人工智能准备好成为你的治疗师了吗?

本月,微软宣布即将在新的Windows11PC上增加CopilotAI键。公司领导层将此举形容为”变革”,新键盘为感兴趣的用户提供了随时访问生成式人工智能的途径。人工智能的应用比比皆是,例如,人们猜测人工智能如何通过改进抗抑郁药和其他精神药物的选择来改善精神疾病的治疗。但对于那些接受心理治疗的人来说,人工智能的变革性影响则更加模糊,也更值得商榷。

 

人工智能在医疗保健领域的应用仍在继续增长。2023年的一项调查显示,每10位临床医生中就有1位以上已经将ChatGPT等聊天机器人作为日常工作流程的一部分,近50%的人表示有兴趣在未来将人工智能用于数据录入、日程安排和临床研究等工作。除了行政任务外,一些人还指出,人工智能可能有助于为患有特别耻辱性精神疾病的患者提供护理,否则这些患者可能不会寻求精神疾病护理。

人工智能能否对人类的痛苦感同身受?

但人工智能可以成为心理治疗师吗?精神科医生和其他心理健康专业人员接受过多种心理治疗模式的培训,包括认知行为疗法、支持性心理疗法、心理动力学心理疗法等。每种疗法的过程和技巧都有细微差别,有些患者更倾向于一种风格,而不是另一种。然而,这些治疗方法的统一标志是移情,即接受他人体验的能力。

 

与他人产生共鸣的能力需要一种想象力。在某些方面,人工智能具备这种能力,尽管数据点缺失,但仍能合成输出结果。在填补这些空白时,常见的说法是人工智能产生的”幻觉”。心理治疗师在试图理解病人的痛苦体验时,也会做同样的事情。当病人的叙述出现不确定性时,心理治疗师经常会提出解释和分析。但是,这种共情纽带的建立是由病人和治疗师的共同经历所驱动的,这些经历即使不完全相同,也可能彼此相似。共同的恐惧感、社会不公感或喜悦感–人工智能无法触及的无形资产–培养了治疗师与患者之间的联盟。

 

人工智能的随机应变能力有限,这意味着它的大型语言建模技术无法复制人类真正的痛苦体验。训练有素的心理治疗师可以从复杂的思维或行为过程中捕捉到意义,并做出相应的反应,即使手头的情绪或过程是治疗性的沉默。
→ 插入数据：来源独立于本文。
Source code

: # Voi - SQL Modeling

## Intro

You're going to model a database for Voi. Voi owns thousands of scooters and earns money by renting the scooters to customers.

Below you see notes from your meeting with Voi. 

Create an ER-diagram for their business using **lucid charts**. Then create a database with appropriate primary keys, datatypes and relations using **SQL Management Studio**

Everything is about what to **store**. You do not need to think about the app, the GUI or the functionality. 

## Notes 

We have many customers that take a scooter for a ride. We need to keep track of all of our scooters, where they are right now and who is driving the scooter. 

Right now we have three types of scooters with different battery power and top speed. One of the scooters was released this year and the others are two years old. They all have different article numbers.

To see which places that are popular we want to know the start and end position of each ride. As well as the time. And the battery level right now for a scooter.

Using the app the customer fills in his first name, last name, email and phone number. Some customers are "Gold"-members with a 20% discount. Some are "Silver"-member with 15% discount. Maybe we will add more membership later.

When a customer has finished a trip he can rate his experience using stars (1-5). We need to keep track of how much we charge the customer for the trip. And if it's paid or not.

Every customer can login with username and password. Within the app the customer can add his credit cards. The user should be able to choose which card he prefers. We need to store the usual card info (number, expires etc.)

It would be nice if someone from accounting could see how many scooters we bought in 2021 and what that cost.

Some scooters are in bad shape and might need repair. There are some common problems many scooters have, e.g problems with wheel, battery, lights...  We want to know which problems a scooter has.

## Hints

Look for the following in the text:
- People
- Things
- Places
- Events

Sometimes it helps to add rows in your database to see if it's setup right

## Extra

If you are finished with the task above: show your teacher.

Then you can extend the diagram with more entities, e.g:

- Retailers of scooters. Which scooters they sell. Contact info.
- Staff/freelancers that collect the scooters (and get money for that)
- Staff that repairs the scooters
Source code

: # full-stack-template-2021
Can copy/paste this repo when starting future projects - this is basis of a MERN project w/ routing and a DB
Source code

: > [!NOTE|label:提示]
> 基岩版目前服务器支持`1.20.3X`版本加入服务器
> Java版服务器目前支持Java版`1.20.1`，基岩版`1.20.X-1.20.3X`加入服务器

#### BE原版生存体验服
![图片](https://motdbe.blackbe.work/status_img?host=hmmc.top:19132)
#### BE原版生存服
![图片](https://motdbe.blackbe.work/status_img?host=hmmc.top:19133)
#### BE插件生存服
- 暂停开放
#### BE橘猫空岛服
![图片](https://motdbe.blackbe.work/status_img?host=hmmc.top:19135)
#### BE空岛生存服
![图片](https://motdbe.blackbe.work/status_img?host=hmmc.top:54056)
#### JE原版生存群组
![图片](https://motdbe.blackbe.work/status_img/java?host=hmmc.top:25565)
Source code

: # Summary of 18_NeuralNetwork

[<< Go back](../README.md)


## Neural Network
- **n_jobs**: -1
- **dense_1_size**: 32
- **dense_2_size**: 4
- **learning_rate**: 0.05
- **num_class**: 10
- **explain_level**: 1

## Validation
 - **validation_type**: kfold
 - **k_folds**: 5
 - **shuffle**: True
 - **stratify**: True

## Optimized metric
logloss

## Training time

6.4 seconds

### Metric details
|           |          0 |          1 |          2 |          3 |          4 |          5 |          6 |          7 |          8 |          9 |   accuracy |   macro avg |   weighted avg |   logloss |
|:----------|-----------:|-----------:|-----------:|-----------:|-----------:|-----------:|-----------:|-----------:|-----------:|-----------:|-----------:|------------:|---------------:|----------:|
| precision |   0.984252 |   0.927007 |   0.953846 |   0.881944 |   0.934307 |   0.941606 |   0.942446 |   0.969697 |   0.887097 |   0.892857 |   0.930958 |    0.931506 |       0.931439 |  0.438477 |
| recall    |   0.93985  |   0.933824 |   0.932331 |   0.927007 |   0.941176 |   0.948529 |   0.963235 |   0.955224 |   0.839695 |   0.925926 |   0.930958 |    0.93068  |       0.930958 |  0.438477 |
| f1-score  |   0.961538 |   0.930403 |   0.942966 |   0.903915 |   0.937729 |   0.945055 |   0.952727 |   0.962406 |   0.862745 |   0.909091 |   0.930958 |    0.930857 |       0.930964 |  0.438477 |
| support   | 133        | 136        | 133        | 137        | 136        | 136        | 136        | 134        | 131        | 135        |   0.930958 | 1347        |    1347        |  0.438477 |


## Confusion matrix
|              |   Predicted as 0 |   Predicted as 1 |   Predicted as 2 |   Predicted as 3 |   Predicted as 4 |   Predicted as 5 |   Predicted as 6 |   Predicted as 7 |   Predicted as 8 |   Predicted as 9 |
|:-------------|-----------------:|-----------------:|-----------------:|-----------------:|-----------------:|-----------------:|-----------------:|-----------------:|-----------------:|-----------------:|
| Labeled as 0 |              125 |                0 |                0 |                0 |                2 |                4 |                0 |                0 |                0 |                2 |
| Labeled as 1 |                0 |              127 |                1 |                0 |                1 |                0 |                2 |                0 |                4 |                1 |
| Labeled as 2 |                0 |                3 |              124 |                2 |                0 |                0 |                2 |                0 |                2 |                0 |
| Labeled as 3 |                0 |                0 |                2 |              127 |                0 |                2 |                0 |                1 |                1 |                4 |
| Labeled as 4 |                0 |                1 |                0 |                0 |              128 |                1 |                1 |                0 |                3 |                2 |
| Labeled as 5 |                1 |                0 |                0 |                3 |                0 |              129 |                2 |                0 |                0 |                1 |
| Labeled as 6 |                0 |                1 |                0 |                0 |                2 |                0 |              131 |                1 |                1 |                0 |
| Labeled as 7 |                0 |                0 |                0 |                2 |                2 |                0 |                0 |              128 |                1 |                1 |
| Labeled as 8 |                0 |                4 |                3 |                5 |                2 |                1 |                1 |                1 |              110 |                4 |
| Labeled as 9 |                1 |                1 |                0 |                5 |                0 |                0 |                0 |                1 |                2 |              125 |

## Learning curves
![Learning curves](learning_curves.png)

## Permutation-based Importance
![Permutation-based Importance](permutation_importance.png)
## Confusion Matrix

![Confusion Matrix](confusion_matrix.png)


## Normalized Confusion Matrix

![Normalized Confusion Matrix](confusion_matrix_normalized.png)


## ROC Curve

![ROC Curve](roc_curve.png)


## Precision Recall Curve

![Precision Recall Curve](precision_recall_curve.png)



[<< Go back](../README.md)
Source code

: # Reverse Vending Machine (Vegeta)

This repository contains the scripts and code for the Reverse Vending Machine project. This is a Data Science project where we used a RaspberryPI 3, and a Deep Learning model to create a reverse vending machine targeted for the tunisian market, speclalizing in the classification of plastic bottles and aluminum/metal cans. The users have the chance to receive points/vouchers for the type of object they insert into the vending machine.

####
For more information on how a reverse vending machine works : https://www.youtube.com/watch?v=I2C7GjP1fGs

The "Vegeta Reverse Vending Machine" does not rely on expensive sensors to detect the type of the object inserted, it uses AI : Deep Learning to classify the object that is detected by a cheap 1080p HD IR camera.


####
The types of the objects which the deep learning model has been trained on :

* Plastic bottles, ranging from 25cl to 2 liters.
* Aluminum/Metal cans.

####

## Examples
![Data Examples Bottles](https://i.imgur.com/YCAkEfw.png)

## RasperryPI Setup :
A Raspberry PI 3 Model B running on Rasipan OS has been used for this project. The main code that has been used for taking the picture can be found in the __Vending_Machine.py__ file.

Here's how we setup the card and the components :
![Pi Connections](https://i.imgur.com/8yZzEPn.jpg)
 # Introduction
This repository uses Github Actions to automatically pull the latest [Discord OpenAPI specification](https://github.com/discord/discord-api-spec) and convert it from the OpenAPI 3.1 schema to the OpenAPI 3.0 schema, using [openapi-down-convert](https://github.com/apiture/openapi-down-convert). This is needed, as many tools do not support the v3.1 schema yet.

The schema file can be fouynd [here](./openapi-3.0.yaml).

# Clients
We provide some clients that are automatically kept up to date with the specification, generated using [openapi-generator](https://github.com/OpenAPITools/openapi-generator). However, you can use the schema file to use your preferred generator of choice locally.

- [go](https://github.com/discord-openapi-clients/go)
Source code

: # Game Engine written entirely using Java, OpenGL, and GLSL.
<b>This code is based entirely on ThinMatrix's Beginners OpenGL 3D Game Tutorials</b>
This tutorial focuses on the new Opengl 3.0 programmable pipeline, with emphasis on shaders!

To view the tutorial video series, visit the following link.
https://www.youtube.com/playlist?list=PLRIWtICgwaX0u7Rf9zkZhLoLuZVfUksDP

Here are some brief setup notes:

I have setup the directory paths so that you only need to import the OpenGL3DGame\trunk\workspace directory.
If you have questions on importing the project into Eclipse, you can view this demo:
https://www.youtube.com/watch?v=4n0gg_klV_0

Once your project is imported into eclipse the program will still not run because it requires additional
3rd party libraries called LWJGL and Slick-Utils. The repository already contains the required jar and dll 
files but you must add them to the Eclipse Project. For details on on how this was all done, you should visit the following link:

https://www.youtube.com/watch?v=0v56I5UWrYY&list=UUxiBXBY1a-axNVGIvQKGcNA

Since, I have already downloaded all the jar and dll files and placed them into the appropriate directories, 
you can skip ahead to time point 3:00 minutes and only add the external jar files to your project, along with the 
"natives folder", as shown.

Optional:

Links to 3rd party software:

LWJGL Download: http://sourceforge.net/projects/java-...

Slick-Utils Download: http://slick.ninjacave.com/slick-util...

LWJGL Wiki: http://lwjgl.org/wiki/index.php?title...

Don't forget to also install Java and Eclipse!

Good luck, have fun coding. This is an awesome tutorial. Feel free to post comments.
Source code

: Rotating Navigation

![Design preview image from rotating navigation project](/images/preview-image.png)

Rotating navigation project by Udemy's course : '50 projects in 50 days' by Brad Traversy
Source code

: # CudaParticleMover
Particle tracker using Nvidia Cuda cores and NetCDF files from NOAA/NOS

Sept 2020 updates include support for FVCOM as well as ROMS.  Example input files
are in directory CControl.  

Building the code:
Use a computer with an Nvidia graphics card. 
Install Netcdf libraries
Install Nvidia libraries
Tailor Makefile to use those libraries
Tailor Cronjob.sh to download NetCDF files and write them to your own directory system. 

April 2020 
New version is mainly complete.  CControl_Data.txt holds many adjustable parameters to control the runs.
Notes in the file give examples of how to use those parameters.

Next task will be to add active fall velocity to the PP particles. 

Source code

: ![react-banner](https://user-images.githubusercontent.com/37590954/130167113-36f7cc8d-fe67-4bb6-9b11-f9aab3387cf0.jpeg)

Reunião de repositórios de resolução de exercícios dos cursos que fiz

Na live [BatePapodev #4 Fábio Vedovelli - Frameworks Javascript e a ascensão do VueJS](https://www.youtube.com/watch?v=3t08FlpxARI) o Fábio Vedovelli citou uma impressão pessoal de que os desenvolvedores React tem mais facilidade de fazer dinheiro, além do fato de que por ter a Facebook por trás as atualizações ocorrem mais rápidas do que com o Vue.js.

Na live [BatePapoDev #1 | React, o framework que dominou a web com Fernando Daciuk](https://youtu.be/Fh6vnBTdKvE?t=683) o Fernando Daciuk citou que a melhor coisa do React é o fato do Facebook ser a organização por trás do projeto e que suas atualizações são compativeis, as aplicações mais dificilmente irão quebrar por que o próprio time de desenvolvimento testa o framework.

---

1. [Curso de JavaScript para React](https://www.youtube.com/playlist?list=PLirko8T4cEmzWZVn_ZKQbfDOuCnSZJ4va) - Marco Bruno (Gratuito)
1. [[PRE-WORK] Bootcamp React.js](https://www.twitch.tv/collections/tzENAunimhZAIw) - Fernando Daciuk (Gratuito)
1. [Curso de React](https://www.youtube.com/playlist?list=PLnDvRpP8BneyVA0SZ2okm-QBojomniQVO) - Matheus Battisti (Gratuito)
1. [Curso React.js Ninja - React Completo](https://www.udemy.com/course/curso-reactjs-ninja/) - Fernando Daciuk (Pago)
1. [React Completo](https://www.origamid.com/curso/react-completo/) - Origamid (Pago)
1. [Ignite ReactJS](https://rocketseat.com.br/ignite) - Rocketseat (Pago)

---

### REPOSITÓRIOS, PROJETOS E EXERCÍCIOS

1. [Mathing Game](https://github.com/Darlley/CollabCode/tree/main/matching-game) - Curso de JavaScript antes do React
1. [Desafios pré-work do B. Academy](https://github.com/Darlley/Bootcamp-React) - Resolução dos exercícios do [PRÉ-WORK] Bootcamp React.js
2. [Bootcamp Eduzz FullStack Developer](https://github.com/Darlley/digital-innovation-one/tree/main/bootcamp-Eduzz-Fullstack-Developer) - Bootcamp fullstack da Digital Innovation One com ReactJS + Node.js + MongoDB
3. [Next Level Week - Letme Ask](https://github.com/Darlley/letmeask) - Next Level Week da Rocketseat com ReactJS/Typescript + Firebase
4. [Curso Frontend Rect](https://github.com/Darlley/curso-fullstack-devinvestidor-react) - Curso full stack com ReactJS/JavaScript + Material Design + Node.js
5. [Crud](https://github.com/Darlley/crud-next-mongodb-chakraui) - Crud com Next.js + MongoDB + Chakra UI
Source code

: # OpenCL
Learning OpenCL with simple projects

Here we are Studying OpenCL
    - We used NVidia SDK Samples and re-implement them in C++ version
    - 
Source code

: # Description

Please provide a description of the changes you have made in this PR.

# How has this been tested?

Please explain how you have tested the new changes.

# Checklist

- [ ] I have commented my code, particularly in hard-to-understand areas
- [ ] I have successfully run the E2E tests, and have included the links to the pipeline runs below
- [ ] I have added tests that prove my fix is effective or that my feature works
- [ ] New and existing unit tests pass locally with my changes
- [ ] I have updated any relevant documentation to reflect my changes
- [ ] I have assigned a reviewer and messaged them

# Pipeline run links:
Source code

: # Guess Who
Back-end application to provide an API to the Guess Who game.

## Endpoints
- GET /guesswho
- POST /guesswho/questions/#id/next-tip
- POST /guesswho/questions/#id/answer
另一方面,人工智能在生成输出时会使用过去的数据来预测未来的数据。在2023年3月的一篇报道中,一名比利时男子在与聊天机器人就生态焦虑进行了连续对话后自杀身亡,这种算法方法的危险性显而易见。

 

在我作为急诊精神科医生的工作流程中,病人会经历无数次危机。最近,我遇到了一位来自南美洲的年轻父亲,他冒着危险经中美洲来到美国。他流着泪,时而陷入沉思,讲述了他的赚钱计划,以及他最终希望把家人带到美国以避免家乡持续动荡的愿望。他的痛苦可想而知,完全符合人类的经验。人工智能能否对一位移民父亲在穿越达连峡时与孩子分离的困境感同身受?

人工智能产生令人担忧的偏见

人工智能也容易产生有害的偏见。由于人工智能大量采用算法和自回归方法,因此容易产生并延续性别、种族和其他偏见。这种不一致性在进行心理治疗的文化背景下尤为突出。患者与治疗师之间的种族一致性就是一个例子。2022年,《种族和民族差异期刊》(JournalofRacialandEthnicDisparities)上的一项研究显示,83%的黑人护理人员认为,拥有一个相同种族和民族的心理健康服务提供者非常重要。对种族一致的偏好是基于共同经历的主题,包括文化谦逊、身份交叉以及与治疗师更强的亲和力,这些属性都超越了目前的人工智能能力。

 

可以肯定的是,人工智能可以成为推动精神病学领域发展和提供心理健康护理的催化剂。例如,研究表明,人工智能可以协助分析人类的昼夜生物节律,在患者自我认定情绪低落之前,昼夜生物节律的变化就可以预示重度抑郁症即将发作,从而使临床医生能够更及时地进行干预。

 

对人工智能的影响视而不见是不可取的,但生成式人工智能在临床精神病学中的地位仍未确定。其已知能力的前景既诱人又令人难以捉摸。心理健康护理方面的进步是值得欢迎的,而人工智能可能会增强和推动未来的研究成果。但平衡是必要的。本月在瑞士达沃斯举行的世界经济论坛上,OpenAI的山姆-奥特曼(SamAltman)正确地指出,人工智能技术”并不擅长生死攸关的情况”。